Although AXS may end up with rights to Hampshire-developed processes and techniques, it will not have rights to the laser-pulsed X-ray source that enabled its steppers to operate without use of a complex synchrotron. "The basic point source technology is a Naval Research Laboratory license to Hampshire," said Dr. Peckerar. "Now that Hampshire is gone, the exclusive license goes back to the Navy. I'm not a lawyer, but the license was issued on the grounds that Hampshre would develop the technology, and if they're no longer in business, they can't develop it."

Dr. Peckerar said the NRL would seek to issue a new license for the point source technology, and added his agency would like to see Hampshire's own technology made available to the X-ray community. "They did some innovative and clever things with debris management and laser design; it would be nice of those things could be incorporated into newer generations of tooling."
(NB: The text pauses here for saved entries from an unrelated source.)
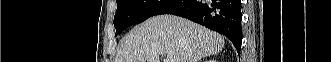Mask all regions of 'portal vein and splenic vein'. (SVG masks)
Masks as SVG:
<instances>
[{
  "instance_id": "18ae733b",
  "label": "portal vein and splenic vein",
  "mask_w": 331,
  "mask_h": 62,
  "mask_svg": "<svg viewBox=\"0 0 331 62\" xmlns=\"http://www.w3.org/2000/svg\"><path fill=\"white\" fill-rule=\"evenodd\" d=\"M166 62H176V57L172 54H168Z\"/></svg>"
}]
</instances>
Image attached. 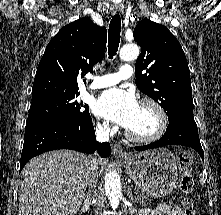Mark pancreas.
Wrapping results in <instances>:
<instances>
[{
    "label": "pancreas",
    "instance_id": "obj_1",
    "mask_svg": "<svg viewBox=\"0 0 221 215\" xmlns=\"http://www.w3.org/2000/svg\"><path fill=\"white\" fill-rule=\"evenodd\" d=\"M138 196H139L138 201L140 202V204L142 206H146V205H148L150 203V200H149V198L147 196H144L142 194H140Z\"/></svg>",
    "mask_w": 221,
    "mask_h": 215
}]
</instances>
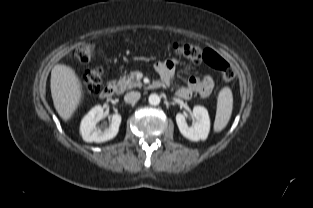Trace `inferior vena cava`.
Returning a JSON list of instances; mask_svg holds the SVG:
<instances>
[{
  "mask_svg": "<svg viewBox=\"0 0 313 208\" xmlns=\"http://www.w3.org/2000/svg\"><path fill=\"white\" fill-rule=\"evenodd\" d=\"M141 94L138 91H131L125 94L124 101L126 103L134 104L140 99Z\"/></svg>",
  "mask_w": 313,
  "mask_h": 208,
  "instance_id": "inferior-vena-cava-1",
  "label": "inferior vena cava"
}]
</instances>
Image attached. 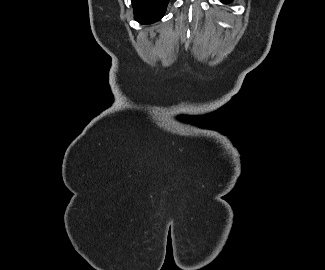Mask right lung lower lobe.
I'll list each match as a JSON object with an SVG mask.
<instances>
[{
	"label": "right lung lower lobe",
	"instance_id": "right-lung-lower-lobe-1",
	"mask_svg": "<svg viewBox=\"0 0 325 270\" xmlns=\"http://www.w3.org/2000/svg\"><path fill=\"white\" fill-rule=\"evenodd\" d=\"M169 0H132L135 19L143 24H150L161 19Z\"/></svg>",
	"mask_w": 325,
	"mask_h": 270
}]
</instances>
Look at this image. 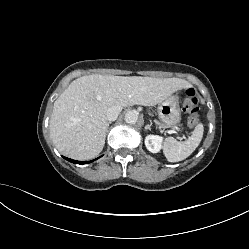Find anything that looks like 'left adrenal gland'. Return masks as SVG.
Instances as JSON below:
<instances>
[{
  "label": "left adrenal gland",
  "mask_w": 249,
  "mask_h": 249,
  "mask_svg": "<svg viewBox=\"0 0 249 249\" xmlns=\"http://www.w3.org/2000/svg\"><path fill=\"white\" fill-rule=\"evenodd\" d=\"M145 130H151V124H147V125L145 126Z\"/></svg>",
  "instance_id": "left-adrenal-gland-1"
}]
</instances>
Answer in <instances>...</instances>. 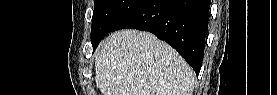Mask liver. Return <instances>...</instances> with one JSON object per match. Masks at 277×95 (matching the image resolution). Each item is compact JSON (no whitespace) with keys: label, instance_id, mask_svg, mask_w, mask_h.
Segmentation results:
<instances>
[{"label":"liver","instance_id":"1","mask_svg":"<svg viewBox=\"0 0 277 95\" xmlns=\"http://www.w3.org/2000/svg\"><path fill=\"white\" fill-rule=\"evenodd\" d=\"M103 95H192L195 74L167 43L133 29L111 34L95 55Z\"/></svg>","mask_w":277,"mask_h":95}]
</instances>
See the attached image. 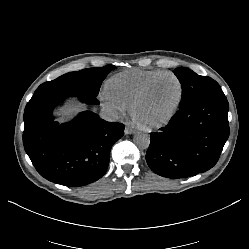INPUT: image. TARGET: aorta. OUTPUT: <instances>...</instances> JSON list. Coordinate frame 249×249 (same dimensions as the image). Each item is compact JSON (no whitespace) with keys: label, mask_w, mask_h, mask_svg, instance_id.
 Segmentation results:
<instances>
[{"label":"aorta","mask_w":249,"mask_h":249,"mask_svg":"<svg viewBox=\"0 0 249 249\" xmlns=\"http://www.w3.org/2000/svg\"><path fill=\"white\" fill-rule=\"evenodd\" d=\"M133 142L139 149H147L150 144V137L144 132H137L134 134Z\"/></svg>","instance_id":"762f6f07"}]
</instances>
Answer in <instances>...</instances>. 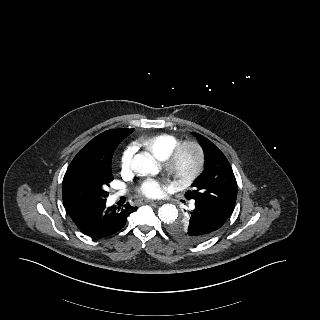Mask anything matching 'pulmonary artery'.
Instances as JSON below:
<instances>
[{"mask_svg":"<svg viewBox=\"0 0 320 320\" xmlns=\"http://www.w3.org/2000/svg\"><path fill=\"white\" fill-rule=\"evenodd\" d=\"M120 195H122L121 192L117 193V194L115 195V197H118V196H120Z\"/></svg>","mask_w":320,"mask_h":320,"instance_id":"1","label":"pulmonary artery"}]
</instances>
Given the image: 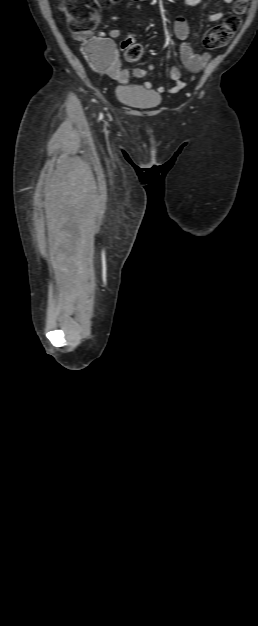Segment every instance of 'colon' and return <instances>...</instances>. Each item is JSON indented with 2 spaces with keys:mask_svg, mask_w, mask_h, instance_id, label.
Masks as SVG:
<instances>
[{
  "mask_svg": "<svg viewBox=\"0 0 258 626\" xmlns=\"http://www.w3.org/2000/svg\"><path fill=\"white\" fill-rule=\"evenodd\" d=\"M120 0H62V10L73 36L79 41H88L97 23L96 11L98 8L108 7ZM249 0H235L233 14L223 23L208 30L203 37V44L207 48L225 46L234 36L240 26V16L245 12ZM125 57L130 62L139 61L144 55V48L132 38L122 42ZM89 57L99 62L100 54L92 45L86 46Z\"/></svg>",
  "mask_w": 258,
  "mask_h": 626,
  "instance_id": "colon-1",
  "label": "colon"
}]
</instances>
On a broader scale, Dr. Peckerar said "the right questions are being asked" within the government's technology development arms. He pointed out that the Hampshire and GCA cases are quite distinct. "With Hampshire, look, these are hard times and some companies, especially those developing new technology, are going to go under. GCA was kind of different. It had a commercial product and was a going business at some point. GCA did meet its (Sematech) milestones and produced a competitive tool, but a lot of orders are based on perception and not solely on technical performance. Maybe that went unnoticed in the early phases of Sematech funding; maybe something more was needed. The questions come down to, what was that something? I believe there will be some good answers that will come out of the process."

Among those damaged by Hampshire's shutdown was Dover Instrument Corp., a Westboro, Mass., manufacturing firm that built stages for Hampshire's steppers. "You better believe it," said treasurer Eric McGourty. "There was about $450,000 that they owed us. We've already written it off. We looked into driving them into bankruptcy; we had all the other people we needed, but it wasn't worth the legal fees. We might have gotten a few cents on the dollar. It's too bad. Hampshire had some really good people who gave their blood to the company. It was just misdirected. And this makes suppliers like us more callous, and causes us to be less lenient with the next startup that comes along."

Sources said Harvard Management, one of Hampshire's major investors, has written off about $20 million and that McDonnell Douglas (which developed a solid state laser) and Eastman Kodak (which provided laser manufacturing expertise) were owed several million dollars each. The New York State Science and Technology Foundation will write off a $1 million equity investment, said program manager John Cinnamea.

Some former Hampshire employees also claim they are owed money, such as vacation pay, plus complained the company made no provision for maintaining health insurance and other benefits when it shut down. "I'm still waiting for my severance pay," added another former worker.

Additional details have emerged about Hampshire's last-gasp effort to purchase GCA and establish a combined domestic lithography company. Sources say that AT&T, a customer of both stepper firms, was to have financed the buyout with a combination of cash and loan guarantees, with the State of New York also providing loan guarantees. A combined company would have faced "an awesome amount of work, but we were prepared," said one former executive. "The short term would have been taken care of, and people might have started ordering from GCA if they saw backing from AT&T and ARPA."